Atau bila jamaah yang sedikit itu berjamaah di masjid, yang tanah atau harta yang dipakai mendirikannya diyakini halal; maka yang lebih afdhal adalah jamaah yang sedikit itu, dan karena menjaga kosongnya masjid yang dekat, atau tidak akan ada yang berjamaah apabila ia tidak hadir (tidak masuknya dia ke masjid),sebab dia adalah imamnya, atau banyaknya orang yang hadir itu adalah karena dia. Maka, berjamaah yang sedikit pada keadaan yang demikian, lebih afdhal daripada berjamaah yang banyak pada selain masjid yang halal itu.

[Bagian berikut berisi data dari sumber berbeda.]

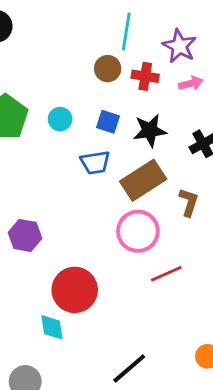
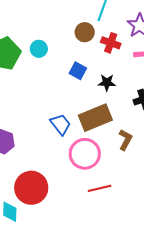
cyan circle: (60, 119) -> (39, 49), moved
black star: (150, 131) -> (107, 83), size x0.7
blue trapezoid: (95, 163) -> (61, 124), moved, turned -130

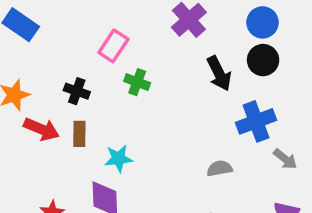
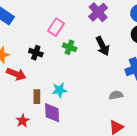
black arrow: (219, 73) -> (103, 46), moved
brown rectangle: (79, 134) -> (37, 97), moved

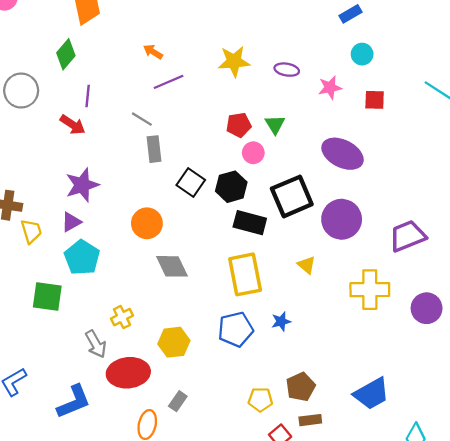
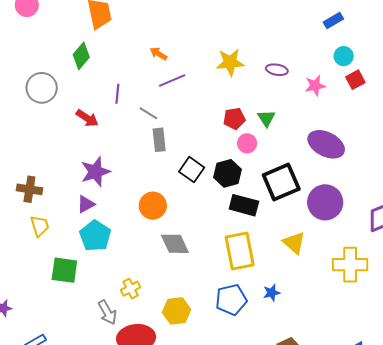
purple line: (88, 96) -> (117, 94), moved
red square: (375, 100) -> (355, 80), moved, turned -30
yellow trapezoid: (31, 231) -> (40, 226), moved
yellow triangle: (307, 265) -> (294, 243), size x1.4

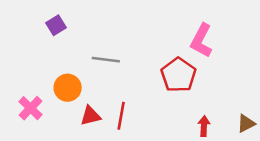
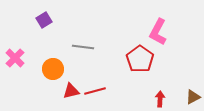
pink cross: (31, 108) -> (15, 58), moved
red line: (121, 116) -> (95, 91), turned 65

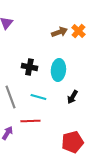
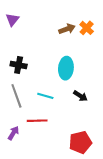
black cross: (29, 67) -> (19, 65), moved
black arrow: (72, 97) -> (80, 96), turned -88

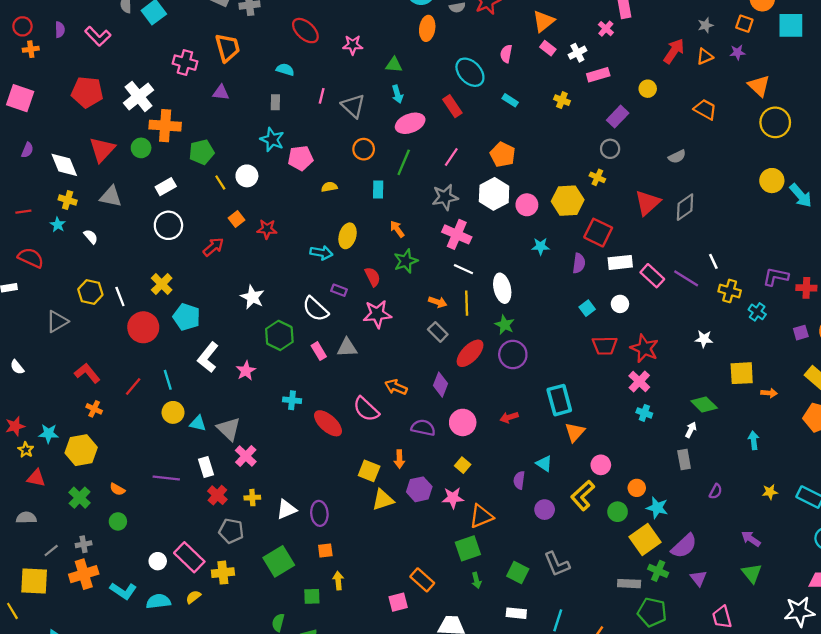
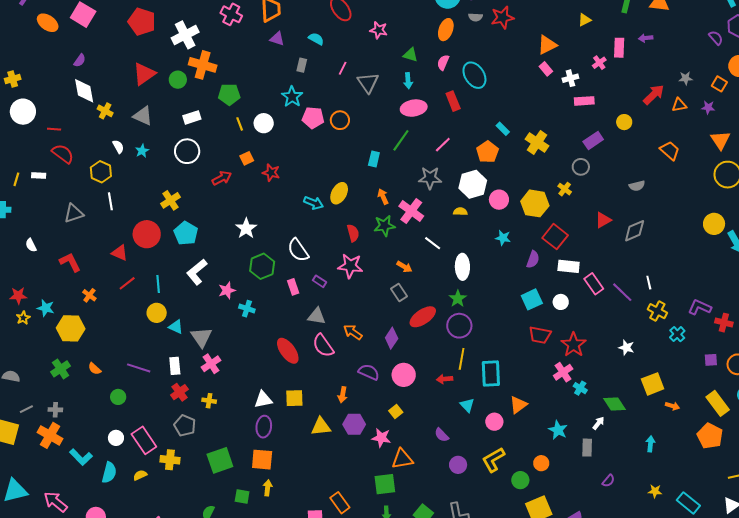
pink semicircle: (506, 54) -> (443, 62), moved
purple triangle: (221, 93) -> (277, 39), moved
cyan rectangle: (510, 100) -> (503, 129), moved
yellow cross: (562, 100) -> (537, 143), moved, size x1.6
orange circle: (364, 149) -> (340, 120), moved
white diamond: (64, 165) -> (84, 91), moved
yellow semicircle: (329, 187) -> (460, 212), moved
red triangle: (648, 203) -> (603, 220), size x0.7
red line: (23, 212) -> (54, 129), moved
cyan star: (58, 225) -> (142, 151), moved
pink cross: (457, 234) -> (411, 211), moved
purple rectangle: (339, 290) -> (319, 281), moved
yellow hexagon: (90, 292) -> (101, 172), moved
white line: (120, 296) -> (110, 201), moved
yellow line: (467, 303) -> (462, 359), moved
cyan square: (587, 308) -> (532, 299), size x1.5
gray triangle: (347, 348) -> (317, 316), moved
red L-shape: (87, 373) -> (70, 262), moved
yellow square: (742, 373) -> (653, 384), turned -30
cyan cross: (292, 400) -> (247, 309), moved
cyan cross: (644, 413) -> (580, 388), moved
orange triangle: (575, 432) -> (518, 405), moved
cyan triangle: (544, 464) -> (467, 405), moved
pink circle: (601, 465) -> (494, 422), moved
yellow square: (369, 471) -> (294, 398), moved, turned -36
red triangle: (36, 478) -> (120, 253), moved
purple semicircle: (519, 480) -> (442, 435), turned -63
cyan star: (657, 508) -> (558, 430), moved
white triangle: (287, 509) -> (263, 400), moved
green circle: (118, 521) -> (118, 397), moved
orange square: (325, 550) -> (262, 460), size x1.6
orange cross: (84, 574) -> (50, 435), turned 35
cyan semicircle: (158, 601) -> (109, 473), turned 100

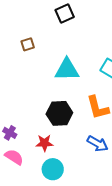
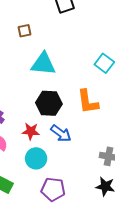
cyan triangle: (67, 70) -> (43, 64), moved
blue arrow: (98, 144) -> (61, 133), moved

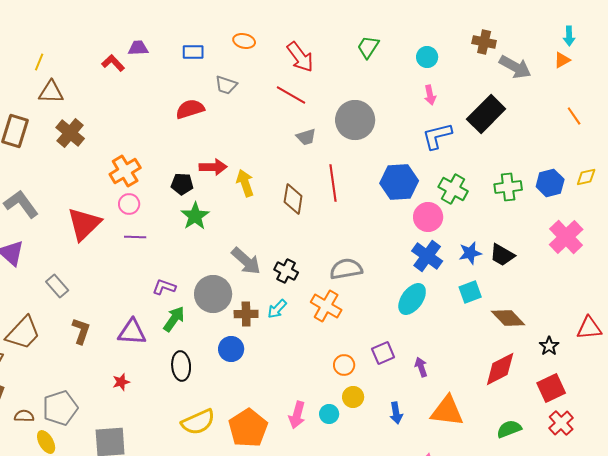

Bahkan sebagian ulama membahas, bahwa salat munfarid (sendirian) pada masjid yang apabila ia tidak ada masjid menjadi kosong, lebih afdhal daripada berjamaah. Akan tetapi, menurut pendapat yang lebih unggul, justru sebaliknya (lebih afdhal berjamah). Apabila imam jamaah yang sedikit itu lebih afdhal karena tinggi ilmunya, maka berjamaah di sampingnya lebih utama.

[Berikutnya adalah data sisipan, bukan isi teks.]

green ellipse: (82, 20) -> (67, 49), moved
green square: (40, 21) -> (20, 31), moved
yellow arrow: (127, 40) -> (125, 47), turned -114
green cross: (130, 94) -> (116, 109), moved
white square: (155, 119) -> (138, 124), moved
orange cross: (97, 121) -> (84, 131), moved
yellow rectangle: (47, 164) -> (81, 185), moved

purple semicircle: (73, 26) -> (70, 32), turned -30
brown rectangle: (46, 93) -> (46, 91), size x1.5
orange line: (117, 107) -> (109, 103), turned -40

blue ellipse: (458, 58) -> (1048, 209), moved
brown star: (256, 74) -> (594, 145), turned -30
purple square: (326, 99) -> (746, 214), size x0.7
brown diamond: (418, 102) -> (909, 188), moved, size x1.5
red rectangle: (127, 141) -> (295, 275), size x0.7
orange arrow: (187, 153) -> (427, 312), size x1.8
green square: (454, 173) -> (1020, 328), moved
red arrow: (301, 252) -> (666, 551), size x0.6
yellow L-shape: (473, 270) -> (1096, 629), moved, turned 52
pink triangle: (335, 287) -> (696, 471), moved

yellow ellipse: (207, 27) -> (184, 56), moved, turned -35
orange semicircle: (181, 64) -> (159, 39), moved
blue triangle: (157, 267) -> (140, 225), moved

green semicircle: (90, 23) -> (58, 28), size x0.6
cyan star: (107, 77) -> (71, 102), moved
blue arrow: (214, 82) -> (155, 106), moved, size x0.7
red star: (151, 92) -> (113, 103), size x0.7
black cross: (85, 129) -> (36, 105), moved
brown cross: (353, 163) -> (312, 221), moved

Apabila berlawanan antara khusyuk (dengan munfarid) dan salat berjamaah (yang tidak khusyuk), maka lebih utama berjamaah sebagaimana kesepakatan ulama yang mengatakan bahwa sesungguhnya fardu kifayah lebih afdhal daripada sunat.

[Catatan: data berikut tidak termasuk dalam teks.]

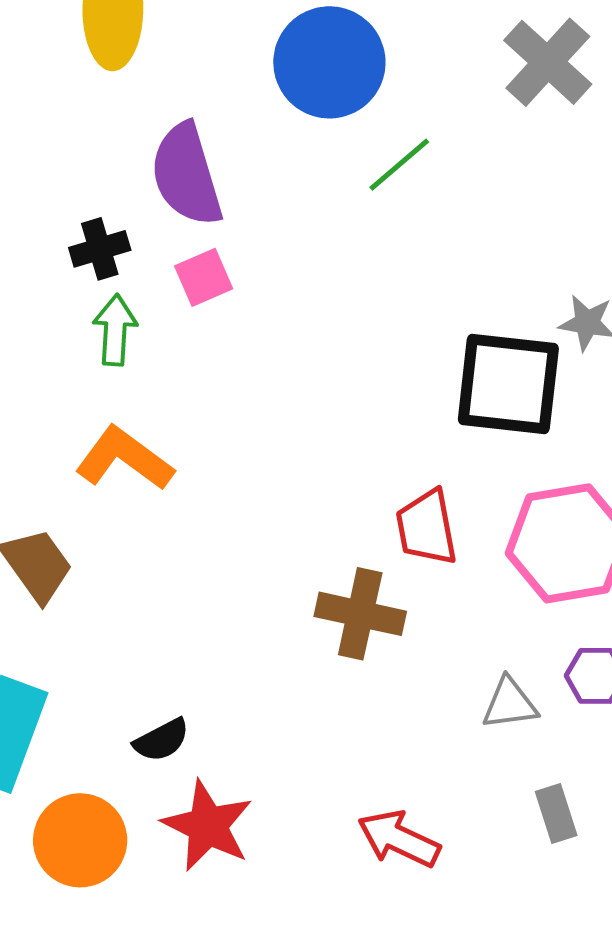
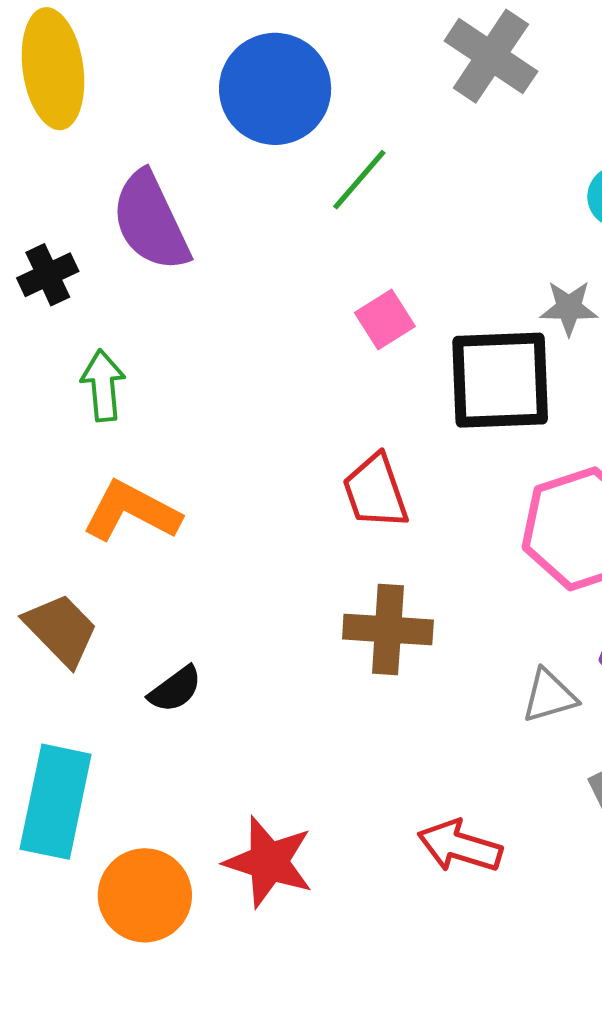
black cross: (100, 249) -> (48, 275), moved
pink square: (204, 277) -> (385, 319), moved
red trapezoid: (427, 528) -> (375, 492), moved
black semicircle: (162, 740) -> (175, 689), moved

Imam Ghazali berfatwa yang kemudian diikuti oleh Abul Hasan Al Bakry, bahwa lebih utama munfarid daripada berjamaah bagi orang yang tidak bisa khusyuk selama salatnya.
Syaikhuna berkata, “Fatwa Imam Ghazali itu memang demikian, jika selama salat ia tidak khusyuk. Ibnu Abdis Salam berfatwa, ‘sesungguhnya khusyuk lebih utama secara mutlak (tanpa qayid sebagaimana tersebut), karena munculnya fatwa itu berdasarkan kaul bahwa berjamaah itu sunat.”
Apabila bertentangan antara fadhilah mendengarkan bacaan Quran dari imam yang jumlahnya sedikit, dengan tidak mendengarkan bacaan itu namun jumlahnya banyak, maka yang pertama (mendengar bacaan Quran) lebih afdhal.